(Items listed in a dataset)
★ ★ ★ ★ ★ ★ ★

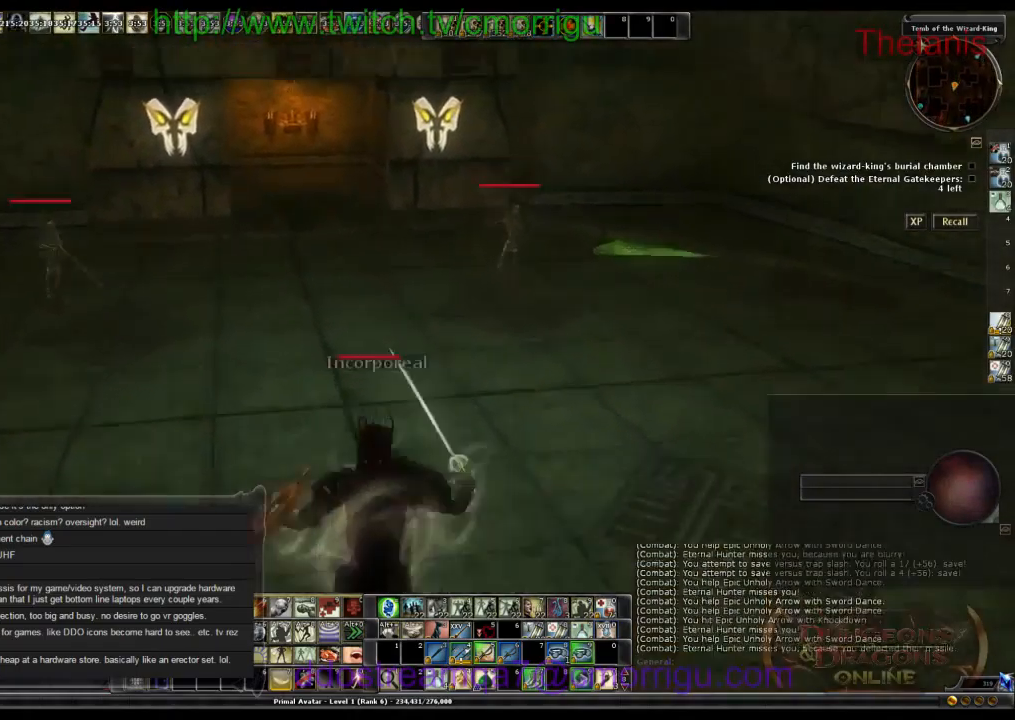
{"keys": ["space", "w"], "events": []}
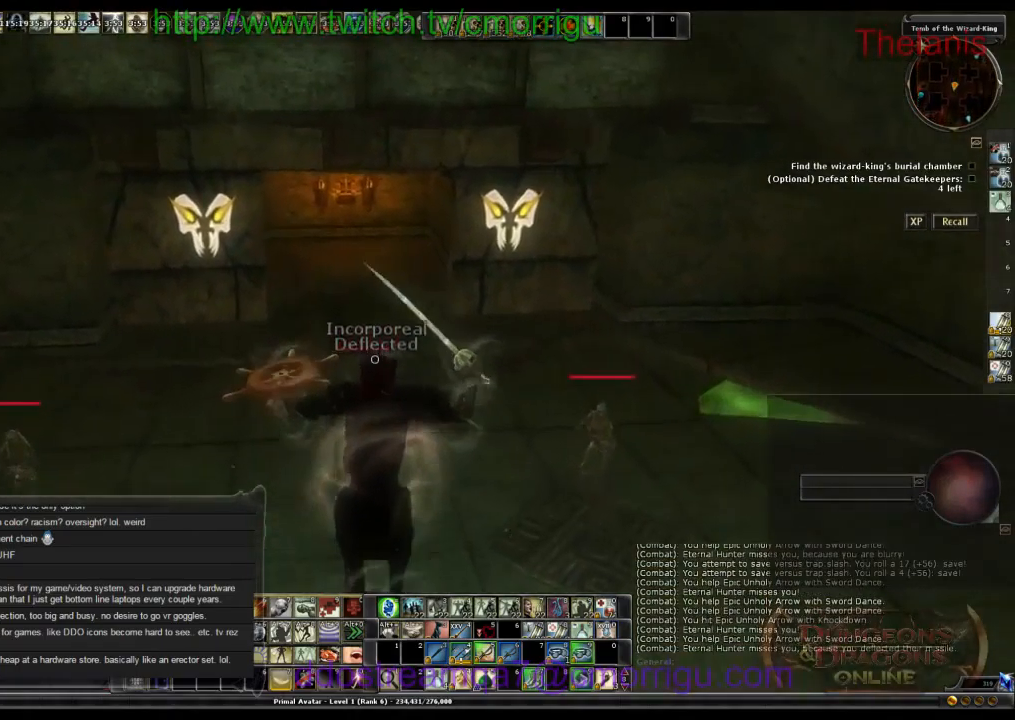
{"keys": ["w"], "events": [[100, "space", "up"]]}
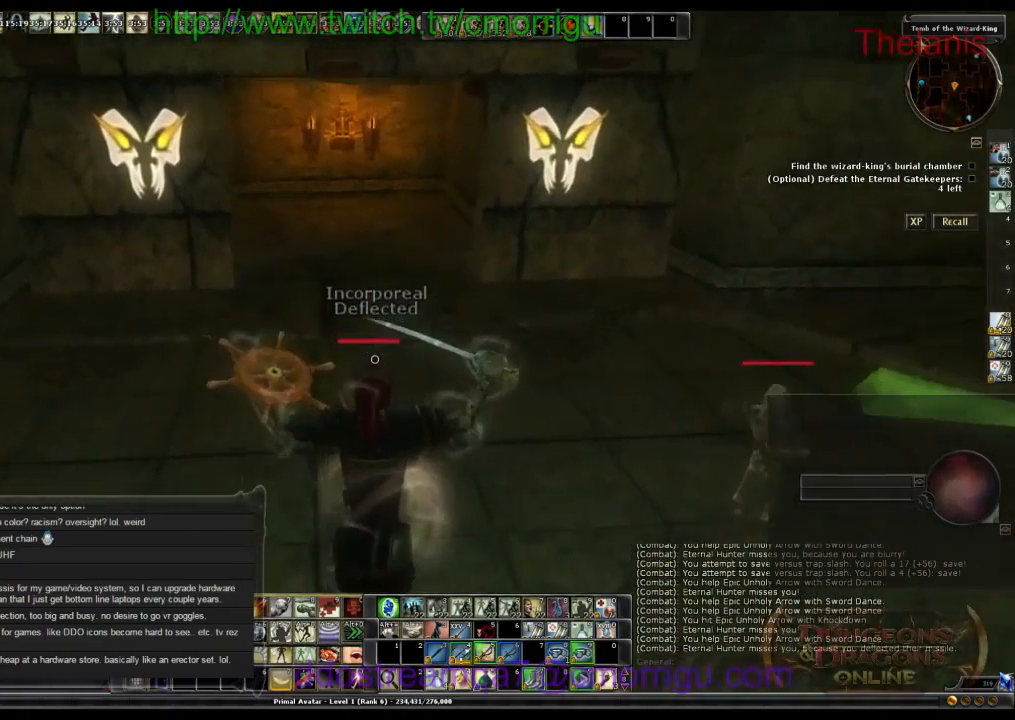
{"keys": ["w"], "events": []}
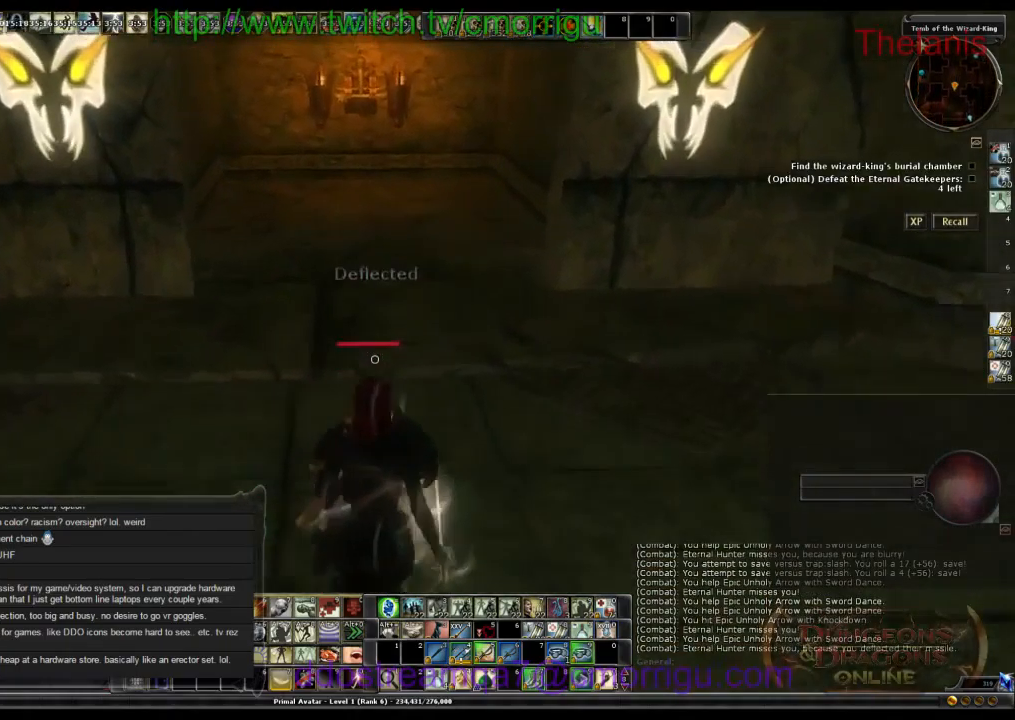
{"keys": ["w"], "events": []}
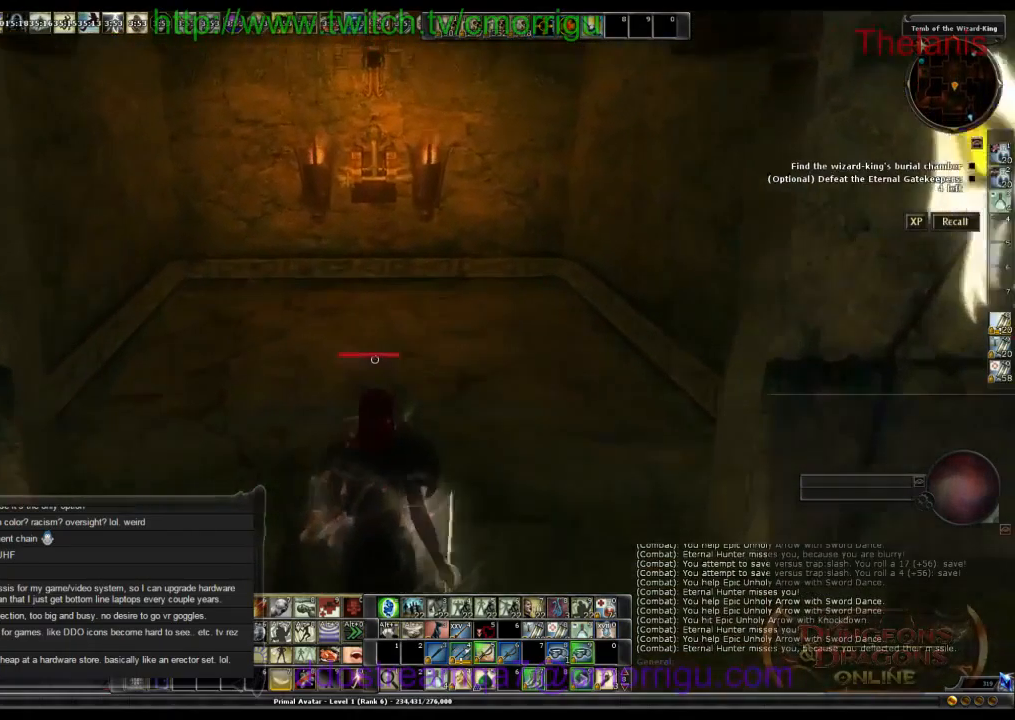
{"keys": [], "events": [[467, "w", "up"]]}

★ ★ ★ ★ ★ ★ ★

- _What is needed_: Using the data above, count the lines where "space" appears. Reply with the number only.

- _Problem solution_: 2